Our lab (CSDL) researches EDA to improve PPA using both heuristic methods and AI. Our interests span all steps of physical design, analog circuit optimization, standard cell generation, and design-technology co-optimization (DTCO). We also focus on prediction, optimization and generation using ML and RL for each step of physical design and design space optimization (DSO). Additionally, we actively participate in the ISPD contest and ICCAD contest, which are published annually by the International Symposium of Physical Design (ISPD) every summer and the International Conference of Computer-Aided Design (ICCAD) every winter, respectively. Our current research is categorized as below.
Deep Learning Hardware
Deep Neural Networks (DNNs) have proven to show superior performance compared to conventional algorithms in the field of Computer Vision (CV) and Natural Language Processing (NLP). However, due to its computational complexity, high energy consumption and memory demand, both academia and industry find it difficult to port DNN-based tasks on traditional CPUs and GPUs. To tackle this problem, software-based model compression methods were proposed to increase energy and memory efficiency of DNNs. Also, engineers developed domain-specific hardware to efficiently accelerate the heavy DNN computation.

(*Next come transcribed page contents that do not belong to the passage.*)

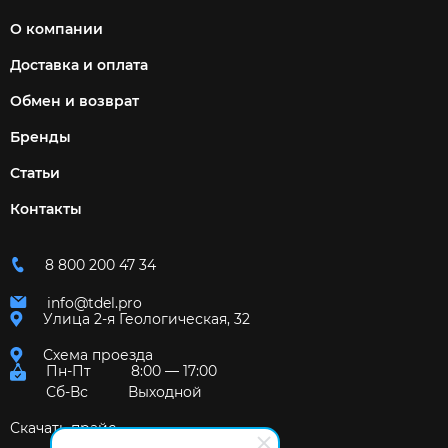
О компании
Доставка и оплата
Обмен и возврат
Бренды
Статьи
Контакты
8 800 200 47 34
info@tdel.pro
Улица 2-я Геологическая, 32
Схема проезда
Пн-Пт
8:00 — 17:00
Сб-Вс
Выходной
Скачать прайс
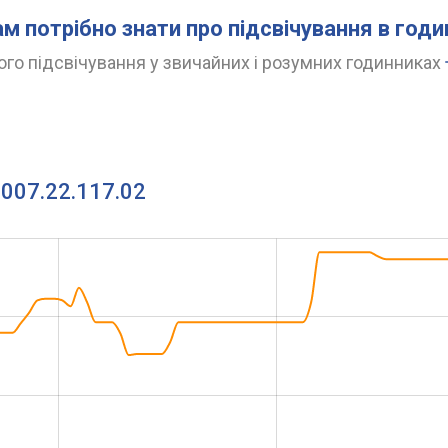
ам потрібно знати про підсвічування в год
го підсвічування у звичайних і розумних годинниках
.007.22.117.02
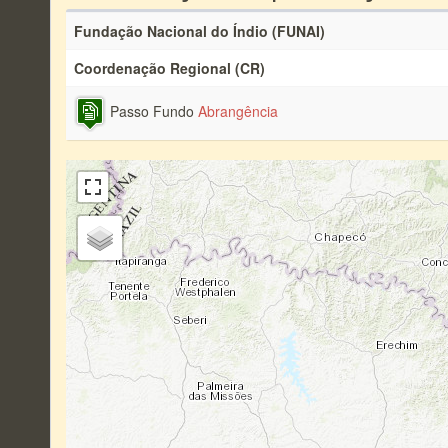
Fundação Nacional do Índio (FUNAI)
Coordenação Regional (CR)
Passo Fundo
Abrangência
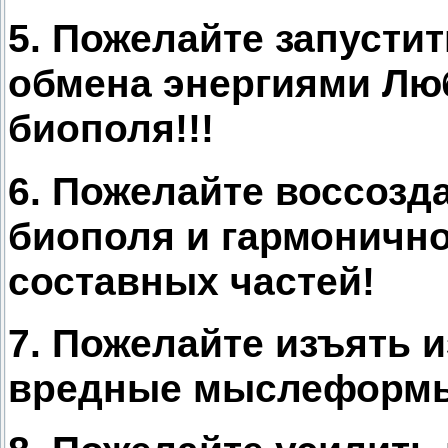
5. Пожелайте запусти
обмена энергиями Лю
биополя!!!
6. Пожелайте воссозд
биополя и гармонично
составных частей!
7. Пожелайте изъять и
вредные мыслеформы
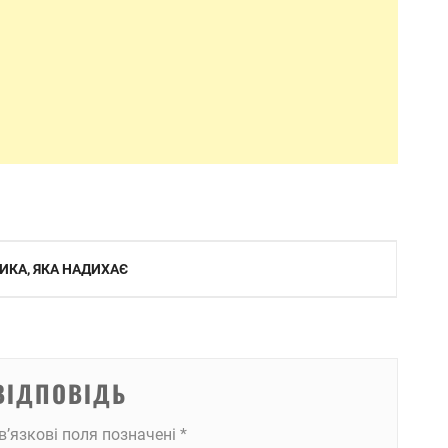
ИКА, ЯКА НАДИХАЄ
ВІДПОВІДЬ
в’язкові поля позначені
*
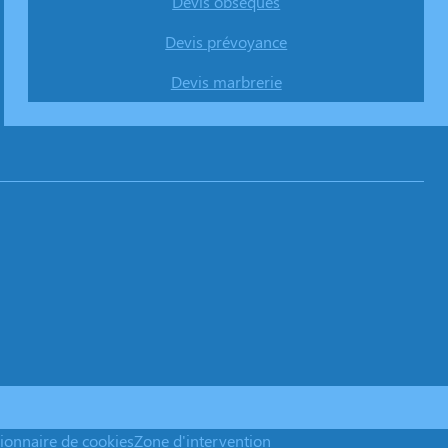
Devis obsèques
Devis prévoyance
Devis marbrerie
ionnaire de cookies
Zone d'intervention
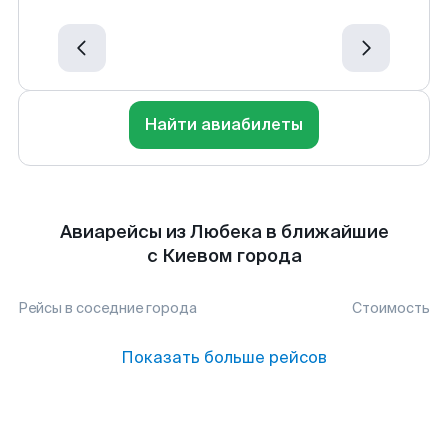
Найти авиабилеты
Авиарейсы из Любека в ближайшие
с Киевом города
Рейсы в соседние города
Стоимость
Показать больше рейсов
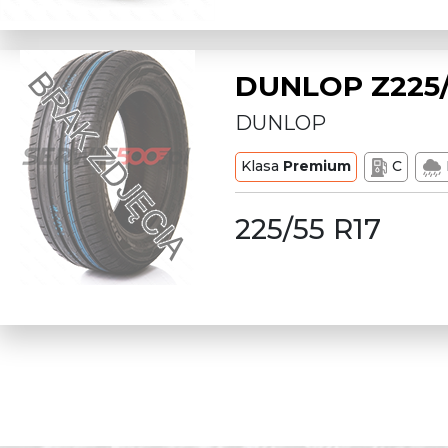
DUNLOP Z225/
DUNLOP
Klasa
Premium
C
225/55 R17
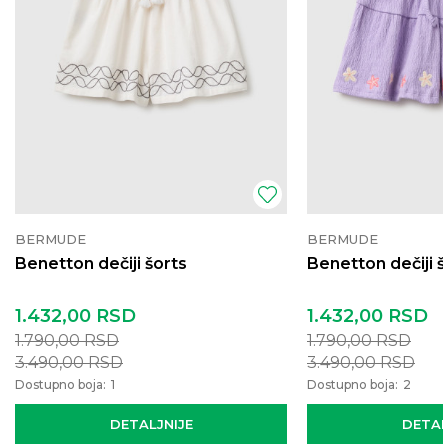
BERMUDE
BERMUDE
Benetton dečiji šorts
Benetton dečiji š
1.432,00
RSD
1.432,00
RSD
1.790,00
RSD
1.790,00
RSD
3.490,00
RSD
3.490,00
RSD
Dostupno boja:
1
Dostupno boja:
2
DETALJNIJE
DETAL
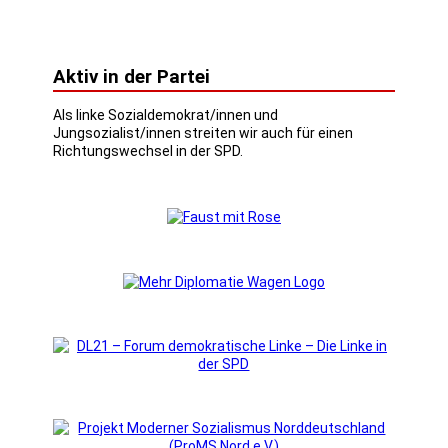
Aktiv in der Partei
Als linke Sozialdemokrat/innen und
Jungsozialist/innen streiten wir auch für einen
Richtungswechsel in der SPD.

Our lab also studies and develops domain-specific hardware accelerators and model compression techniques for efficient deployment of DNNs. We target acceleration and compression of both traditional Convolution-based Neural Networks (CNNs) and attention-based transformers. Our current research is the optimization of DNN training, where we aim to minimize memory footprint and training latency for effective deployment of DNNs for on-device training (edge computing). We also study model compression techniques for attention-based transformers, such as Vision Transformers (ViT) and Large-Language Models (LLMs).